======== SOURCE PASSAGE

In 2020, 281 million people left their country of origin, representing 3.6% of the world's population. 48% of them were women and girls, 74% of them were between 20 and 64 years old, which is roughly equivalent to the working age.
Contrary to popular belief, most ‘international migrants’ are not moving from poor countries to rich countries. About half move between developing countries, and even then primarily within their own region. Many more people – some 750 million – migrated within their own countries. Some others migrate between rich countries. For example, in Belgium, 75% of people of foreign nationality come from other European countries.
Most ‘migrants’ leave their places of residence voluntarily. They are looking for different work or better life prospects, but love, a more pleasing climate or an attractive culture can also be a motive. In this sense, those migrants include Belgians who, for one reason or another, leave for abroad – temporarily or otherwise. Currently, about 500,000 Belgians live abroad.
Refugees and those forced to flee
A lot of people, however, are forced to leave their places of residence. They are fleeing violence, conflict or persecution or relocating under the pressure of natural or environmental disasters. In 2020, 82.4 million people were living forcibly displaced. Most of these forcibly displaced people live in miserable conditions.
The largest group of forcibly displaced people consists of 48 million people displaced within their own countries. In addition, by mid-2021, the United Nations High Commissioner for Refugees (UNHCR) had 26.6 million refugees in its care, while 4.4 million were seeking asylum in another country.

================

» TASK A: According to the migration text, how many people migrated within their own countries?
» TASK B: Echo the migration text from "Most ‘migrants’ leave" to "Belgians live abroad.", word for word.
The records play no part in the work here.

======== ENTRIES SHOWN

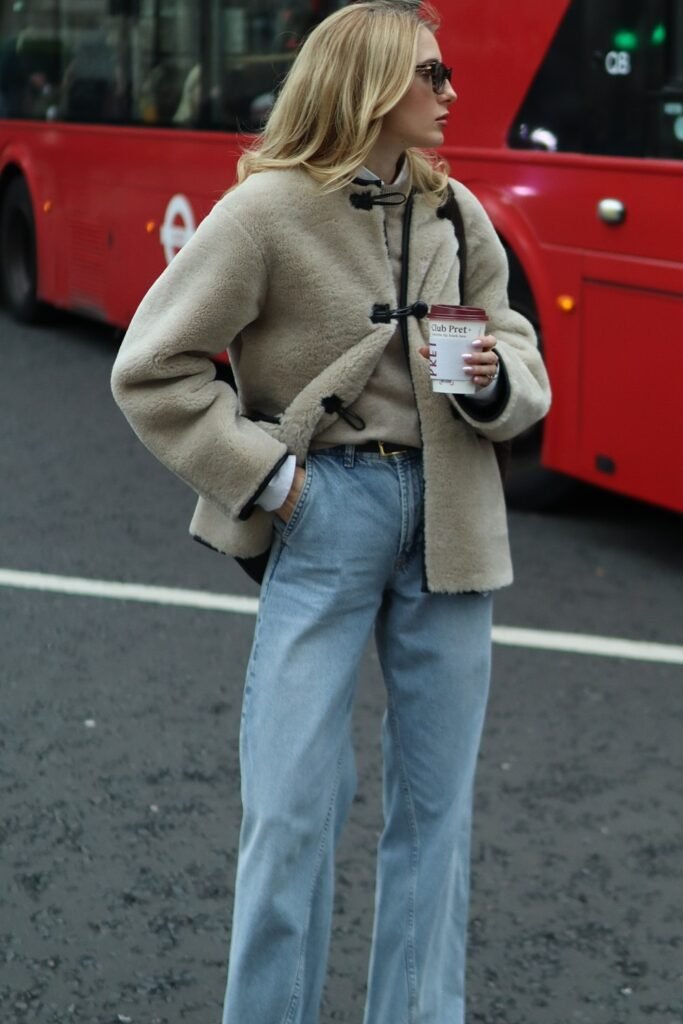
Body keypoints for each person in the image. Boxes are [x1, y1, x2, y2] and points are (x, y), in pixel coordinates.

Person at [111, 3, 551, 1022]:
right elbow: (153, 367)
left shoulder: (459, 214)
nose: (450, 94)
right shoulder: (267, 213)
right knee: (290, 809)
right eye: (430, 76)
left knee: (436, 815)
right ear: (368, 83)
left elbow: (519, 351)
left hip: (452, 517)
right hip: (326, 509)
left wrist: (494, 380)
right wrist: (274, 483)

================

» OUTPUT A: Some 750 million people.

» OUTPUT B:
Most ‘migrants’ leave their places of residence voluntarily. They are looking for different work or better life prospects, but love, a more pleasing climate or an attractive culture can also be a motive. In this sense, those migrants include Belgians who, for one reason or another, leave for abroad – temporarily or otherwise. Currently, about 500,000 Belgians live abroad.